Com seu olhar vítreo, seguia adiante os passos pelo quarto
quase prisão. Não sabia o que mais lhe perturbava: se o som insistente do corvo
que rodopiava sobre si, ou se as ondas do mar quebrando nas encostas que lhe
vinham sorrir nos ouvidos. O fato era que aquele ar do dia sombrio e sem peles,
o aborrecia profundamente. E mesmo tendo as energias arrefecidas de seu corpo,
sentia muita vontade de permanecer acordado com medo que pudesse dormir para
sempre.
Das janelas de seu quarto, no terceiro pavilhão do castelo,
ele erguia para o alto aqueles olhos petrificados e cheios de morte... não
teria coragem de jogar-se e ir morrer amparado junto às flores do jardim. Tinha
pena de amassar aquelas preciosas e delicadas coisinhas amarelas que lhe
sorriam todas as manhãs. Aliás, eram as poucas coisas que ainda lhe traziam
alegria ao coração – aquelas flores amarelas.
Foi numa tarde cheia de ares modorrentos, que esse paciente
escapou das vistas de todos os enfermeiros daquele pavilhão. Parecia até que a
luz do Espírito Santo veio-lhe pessoalmente resgatar daquele sanatório, cuja
medicina em pleno 1879 era comparável às piores ideias sobre o Inferno... os
pacientes mais pareciam ter sido esquecidos à beira do tormento e do desespero
de suas proporias vidas.
Alguns pacientes libertavam seus estados vitais através de
vômitos de sangue... outros pelo simples sono profundo perdidos para sempre
dentro de si... mas Marcel, não! Ele queria algo mais. Queria sair daquelas
paredes com a sensação de preciosidade. Como se fosse uma joia a ser batizada
pela luz de uma manhã de verão. Marcel não queria tirar a própria vida, e sim
que a vida o convidasse a seguir junto com ela. Suportou todos os choques
elétricos... todos as injeções de morfinas, todos os confinamentos.

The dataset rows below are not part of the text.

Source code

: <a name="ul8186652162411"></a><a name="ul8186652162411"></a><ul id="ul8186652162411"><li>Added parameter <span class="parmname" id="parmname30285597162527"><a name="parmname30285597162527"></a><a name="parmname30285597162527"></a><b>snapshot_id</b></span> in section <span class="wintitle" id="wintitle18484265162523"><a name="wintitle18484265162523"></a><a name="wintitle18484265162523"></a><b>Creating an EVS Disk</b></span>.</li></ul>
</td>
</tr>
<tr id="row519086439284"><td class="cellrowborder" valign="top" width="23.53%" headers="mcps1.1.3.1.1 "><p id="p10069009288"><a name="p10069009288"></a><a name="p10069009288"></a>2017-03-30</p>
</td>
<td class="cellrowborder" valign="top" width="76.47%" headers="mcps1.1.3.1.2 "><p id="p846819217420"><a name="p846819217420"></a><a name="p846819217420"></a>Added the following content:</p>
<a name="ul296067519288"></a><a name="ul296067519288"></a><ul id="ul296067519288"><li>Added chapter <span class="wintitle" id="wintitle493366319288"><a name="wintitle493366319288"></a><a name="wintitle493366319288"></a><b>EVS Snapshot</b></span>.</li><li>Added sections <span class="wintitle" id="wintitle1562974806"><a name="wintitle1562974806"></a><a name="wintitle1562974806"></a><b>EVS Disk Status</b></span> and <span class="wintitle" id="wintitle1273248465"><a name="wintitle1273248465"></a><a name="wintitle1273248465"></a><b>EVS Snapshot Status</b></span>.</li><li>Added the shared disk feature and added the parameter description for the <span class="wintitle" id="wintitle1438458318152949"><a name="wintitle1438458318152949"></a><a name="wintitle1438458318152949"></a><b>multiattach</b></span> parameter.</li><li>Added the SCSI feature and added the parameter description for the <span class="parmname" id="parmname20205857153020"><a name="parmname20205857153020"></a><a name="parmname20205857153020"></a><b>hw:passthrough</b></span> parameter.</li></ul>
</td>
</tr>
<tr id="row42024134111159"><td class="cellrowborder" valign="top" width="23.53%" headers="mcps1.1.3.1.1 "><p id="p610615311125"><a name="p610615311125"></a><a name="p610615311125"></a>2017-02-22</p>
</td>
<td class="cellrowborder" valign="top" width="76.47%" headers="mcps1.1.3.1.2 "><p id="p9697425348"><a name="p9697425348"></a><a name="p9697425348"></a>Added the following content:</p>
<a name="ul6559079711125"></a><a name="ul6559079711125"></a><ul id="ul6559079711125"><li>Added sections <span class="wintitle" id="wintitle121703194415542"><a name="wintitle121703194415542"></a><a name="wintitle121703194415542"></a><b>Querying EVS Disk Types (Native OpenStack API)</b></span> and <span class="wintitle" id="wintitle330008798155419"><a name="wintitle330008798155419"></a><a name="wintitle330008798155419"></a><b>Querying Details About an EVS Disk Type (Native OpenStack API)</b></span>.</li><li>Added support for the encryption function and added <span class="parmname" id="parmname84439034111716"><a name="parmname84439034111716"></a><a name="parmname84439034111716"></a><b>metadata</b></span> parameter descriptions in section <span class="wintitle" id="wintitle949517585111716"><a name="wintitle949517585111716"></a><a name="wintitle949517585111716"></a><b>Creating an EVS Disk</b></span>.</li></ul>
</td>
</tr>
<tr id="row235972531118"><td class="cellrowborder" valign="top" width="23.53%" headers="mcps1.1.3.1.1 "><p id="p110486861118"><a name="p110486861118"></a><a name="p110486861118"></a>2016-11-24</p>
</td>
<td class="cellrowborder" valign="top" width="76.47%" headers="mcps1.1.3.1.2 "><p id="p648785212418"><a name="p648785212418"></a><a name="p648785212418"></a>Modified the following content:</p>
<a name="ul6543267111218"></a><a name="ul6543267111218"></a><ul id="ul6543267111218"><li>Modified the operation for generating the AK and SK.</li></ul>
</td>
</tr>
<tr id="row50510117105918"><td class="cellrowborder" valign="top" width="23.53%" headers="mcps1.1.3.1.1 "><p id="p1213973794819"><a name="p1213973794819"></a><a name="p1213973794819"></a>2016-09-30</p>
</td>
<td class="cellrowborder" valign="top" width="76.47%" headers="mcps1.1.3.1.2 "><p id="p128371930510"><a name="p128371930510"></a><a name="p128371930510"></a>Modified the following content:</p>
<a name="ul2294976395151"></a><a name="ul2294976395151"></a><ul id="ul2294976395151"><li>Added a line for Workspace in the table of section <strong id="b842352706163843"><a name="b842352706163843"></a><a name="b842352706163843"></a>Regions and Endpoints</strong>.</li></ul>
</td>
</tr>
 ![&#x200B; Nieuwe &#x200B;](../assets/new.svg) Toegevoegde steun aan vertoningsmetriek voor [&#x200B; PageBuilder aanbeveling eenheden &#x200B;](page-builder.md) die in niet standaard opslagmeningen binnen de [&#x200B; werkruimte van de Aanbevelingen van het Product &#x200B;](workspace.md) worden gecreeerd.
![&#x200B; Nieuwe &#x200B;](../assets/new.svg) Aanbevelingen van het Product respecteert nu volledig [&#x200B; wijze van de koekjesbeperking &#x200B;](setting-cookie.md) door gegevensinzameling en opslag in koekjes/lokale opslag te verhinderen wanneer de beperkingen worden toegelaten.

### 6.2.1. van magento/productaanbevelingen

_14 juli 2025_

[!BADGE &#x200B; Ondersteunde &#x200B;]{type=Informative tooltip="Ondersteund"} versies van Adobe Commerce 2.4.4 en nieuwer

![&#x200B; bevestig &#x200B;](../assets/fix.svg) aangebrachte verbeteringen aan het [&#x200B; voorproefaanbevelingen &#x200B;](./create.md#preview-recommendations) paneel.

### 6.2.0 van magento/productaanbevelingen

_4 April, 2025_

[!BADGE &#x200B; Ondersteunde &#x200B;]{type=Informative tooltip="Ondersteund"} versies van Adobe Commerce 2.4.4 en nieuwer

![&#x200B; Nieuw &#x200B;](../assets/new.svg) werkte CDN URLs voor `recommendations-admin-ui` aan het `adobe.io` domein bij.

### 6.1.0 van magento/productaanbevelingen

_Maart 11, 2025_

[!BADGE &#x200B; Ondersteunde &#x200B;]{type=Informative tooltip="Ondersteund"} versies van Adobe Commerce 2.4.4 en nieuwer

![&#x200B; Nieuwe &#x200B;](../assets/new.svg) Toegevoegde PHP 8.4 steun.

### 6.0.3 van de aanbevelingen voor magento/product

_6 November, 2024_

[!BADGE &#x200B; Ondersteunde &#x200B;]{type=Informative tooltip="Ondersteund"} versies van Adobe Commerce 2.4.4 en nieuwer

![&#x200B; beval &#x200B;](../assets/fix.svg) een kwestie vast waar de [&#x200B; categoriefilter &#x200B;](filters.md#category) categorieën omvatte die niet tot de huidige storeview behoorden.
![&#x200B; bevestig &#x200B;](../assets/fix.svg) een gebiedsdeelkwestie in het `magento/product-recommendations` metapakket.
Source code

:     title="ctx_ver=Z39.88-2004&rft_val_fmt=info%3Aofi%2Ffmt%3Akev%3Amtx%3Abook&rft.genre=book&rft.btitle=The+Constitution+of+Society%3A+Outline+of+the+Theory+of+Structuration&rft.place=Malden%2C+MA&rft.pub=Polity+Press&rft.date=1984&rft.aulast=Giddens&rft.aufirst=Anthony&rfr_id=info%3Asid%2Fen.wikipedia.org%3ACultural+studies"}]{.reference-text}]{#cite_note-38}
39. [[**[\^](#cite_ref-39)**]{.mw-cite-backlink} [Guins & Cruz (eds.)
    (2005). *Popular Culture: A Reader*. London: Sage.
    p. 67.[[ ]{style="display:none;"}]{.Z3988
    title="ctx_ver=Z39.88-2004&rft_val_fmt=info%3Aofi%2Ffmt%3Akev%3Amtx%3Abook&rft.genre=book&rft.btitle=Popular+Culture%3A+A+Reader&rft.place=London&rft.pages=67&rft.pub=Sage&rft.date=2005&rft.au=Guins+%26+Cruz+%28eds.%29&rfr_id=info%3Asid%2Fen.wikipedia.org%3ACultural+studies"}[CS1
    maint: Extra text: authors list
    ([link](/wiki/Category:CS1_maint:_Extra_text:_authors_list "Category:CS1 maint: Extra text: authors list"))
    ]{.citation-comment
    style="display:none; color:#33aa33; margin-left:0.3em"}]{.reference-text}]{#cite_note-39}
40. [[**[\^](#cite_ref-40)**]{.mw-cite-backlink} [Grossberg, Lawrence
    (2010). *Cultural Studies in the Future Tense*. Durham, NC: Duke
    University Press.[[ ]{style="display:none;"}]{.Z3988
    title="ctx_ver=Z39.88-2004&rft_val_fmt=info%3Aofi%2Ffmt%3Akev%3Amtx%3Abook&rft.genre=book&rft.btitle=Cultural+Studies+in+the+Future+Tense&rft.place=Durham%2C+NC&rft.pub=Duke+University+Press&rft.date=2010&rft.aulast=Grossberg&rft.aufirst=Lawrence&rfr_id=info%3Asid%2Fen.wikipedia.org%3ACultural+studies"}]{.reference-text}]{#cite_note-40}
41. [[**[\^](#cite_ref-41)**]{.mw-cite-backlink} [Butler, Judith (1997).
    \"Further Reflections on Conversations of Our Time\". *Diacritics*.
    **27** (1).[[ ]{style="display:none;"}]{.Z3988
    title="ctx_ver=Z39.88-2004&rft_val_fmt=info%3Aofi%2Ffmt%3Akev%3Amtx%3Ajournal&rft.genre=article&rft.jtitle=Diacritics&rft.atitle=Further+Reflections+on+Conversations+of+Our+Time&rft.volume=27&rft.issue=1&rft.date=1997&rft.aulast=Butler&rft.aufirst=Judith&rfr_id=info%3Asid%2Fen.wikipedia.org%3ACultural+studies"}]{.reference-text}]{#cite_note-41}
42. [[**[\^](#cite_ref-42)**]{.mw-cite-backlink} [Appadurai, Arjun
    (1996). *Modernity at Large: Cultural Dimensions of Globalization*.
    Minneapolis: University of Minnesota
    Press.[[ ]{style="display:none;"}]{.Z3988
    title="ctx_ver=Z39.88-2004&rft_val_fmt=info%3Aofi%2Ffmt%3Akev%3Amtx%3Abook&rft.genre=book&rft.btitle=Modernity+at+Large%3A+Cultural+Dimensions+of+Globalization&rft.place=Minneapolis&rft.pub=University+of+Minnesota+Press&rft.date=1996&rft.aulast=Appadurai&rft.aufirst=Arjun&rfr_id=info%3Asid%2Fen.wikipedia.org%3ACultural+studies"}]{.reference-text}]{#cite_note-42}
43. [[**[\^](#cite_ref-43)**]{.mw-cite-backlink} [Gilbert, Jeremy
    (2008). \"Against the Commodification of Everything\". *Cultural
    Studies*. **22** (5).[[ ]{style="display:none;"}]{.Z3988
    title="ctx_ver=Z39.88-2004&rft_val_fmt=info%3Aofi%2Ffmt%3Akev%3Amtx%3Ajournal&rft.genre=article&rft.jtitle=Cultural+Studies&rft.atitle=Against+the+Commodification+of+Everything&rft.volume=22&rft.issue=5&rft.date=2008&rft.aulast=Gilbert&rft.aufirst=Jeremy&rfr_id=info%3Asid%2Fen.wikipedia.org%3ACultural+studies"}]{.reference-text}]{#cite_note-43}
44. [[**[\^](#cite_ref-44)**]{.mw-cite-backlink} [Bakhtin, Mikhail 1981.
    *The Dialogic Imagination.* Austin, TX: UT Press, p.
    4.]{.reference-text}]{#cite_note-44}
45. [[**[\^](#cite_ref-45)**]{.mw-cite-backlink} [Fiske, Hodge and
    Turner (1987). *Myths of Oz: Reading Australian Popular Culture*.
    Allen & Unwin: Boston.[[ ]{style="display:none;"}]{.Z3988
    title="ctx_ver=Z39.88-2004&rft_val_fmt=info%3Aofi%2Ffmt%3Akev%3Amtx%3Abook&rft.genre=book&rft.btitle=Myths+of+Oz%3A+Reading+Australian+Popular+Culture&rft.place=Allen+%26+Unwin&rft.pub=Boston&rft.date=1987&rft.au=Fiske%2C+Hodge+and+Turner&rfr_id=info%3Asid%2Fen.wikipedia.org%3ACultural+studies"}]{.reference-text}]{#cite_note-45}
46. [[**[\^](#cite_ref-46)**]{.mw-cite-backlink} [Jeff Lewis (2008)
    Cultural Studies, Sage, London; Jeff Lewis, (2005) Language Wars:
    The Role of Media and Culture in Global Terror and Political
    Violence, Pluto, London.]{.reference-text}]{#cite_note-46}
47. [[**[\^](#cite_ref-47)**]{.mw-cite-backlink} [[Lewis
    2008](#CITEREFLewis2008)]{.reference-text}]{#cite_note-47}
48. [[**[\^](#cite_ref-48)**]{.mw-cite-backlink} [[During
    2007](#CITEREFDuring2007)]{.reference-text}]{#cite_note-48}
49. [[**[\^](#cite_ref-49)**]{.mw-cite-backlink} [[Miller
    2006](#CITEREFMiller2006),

Como um pássaro voando na chuva sem ter onde pousar, sua
sanidade ia e vinha aos tropeços, feito passos de um bêbado. Quase como um
estranho sol a despontar na quina do céu, aquele homem que antes tinha tudo na
vida... agora tão abjeto que nem a si mesmo sabia ser quem fosse. Todos os dias
eram vazios, como o vazio refletido em seus olhos vítreos.
Naquela tarde quando pela janela de seu quarto avistara
aquelas flores amarelas a lhes sorrir, feito serpente d’água, um lampejo de
lembrança brilhou em Marcel. Ele amara um dia... e amara sobretudo a si mesmo. Entretanto,
por força da vida que ninguém entende o porquê de certas coisas, tropeçou e
bateu com a cabeça na calçada. Ao acordar não sabia mais quem era nem seria mais
o mesmo d’antes. Não tiveram os familiares de Marcel outra opção senão
abandoná-lo ao Sanatório.
Esgueirando-se feito um réptil pelas pedras do castelo rente
às sombras, Marcel ganhava o jardim... seus olhos quase cegos ao encontro da
luz do dia, não suportaram... choraram ao abraçar tanta luz outrora esquecida. E
cada passo bêbado dado indo em direção às flores amarelas, Marcel sentia que
flutuava...
Nem deu tempo dos enfermeiros chamarem os médicos, Marcel já
havia sido abraçado pelo jardim abaixo do seu quarto. As grades foram
arrancadas num instante sobrenatural de fúria, e Marcel caminhou pelo espaço,
tão maravilhado, não percebendo que seus pés e seu corpo foram arremessados. Ele,
por fim... agora ele pôde fechar aqueles olhos petrificados. Dormia em paz, como
nunca poderia em vida.
Katiuscia de Sá
Escrito em: 29 de janeiro e 02 de fevereiro de 2014.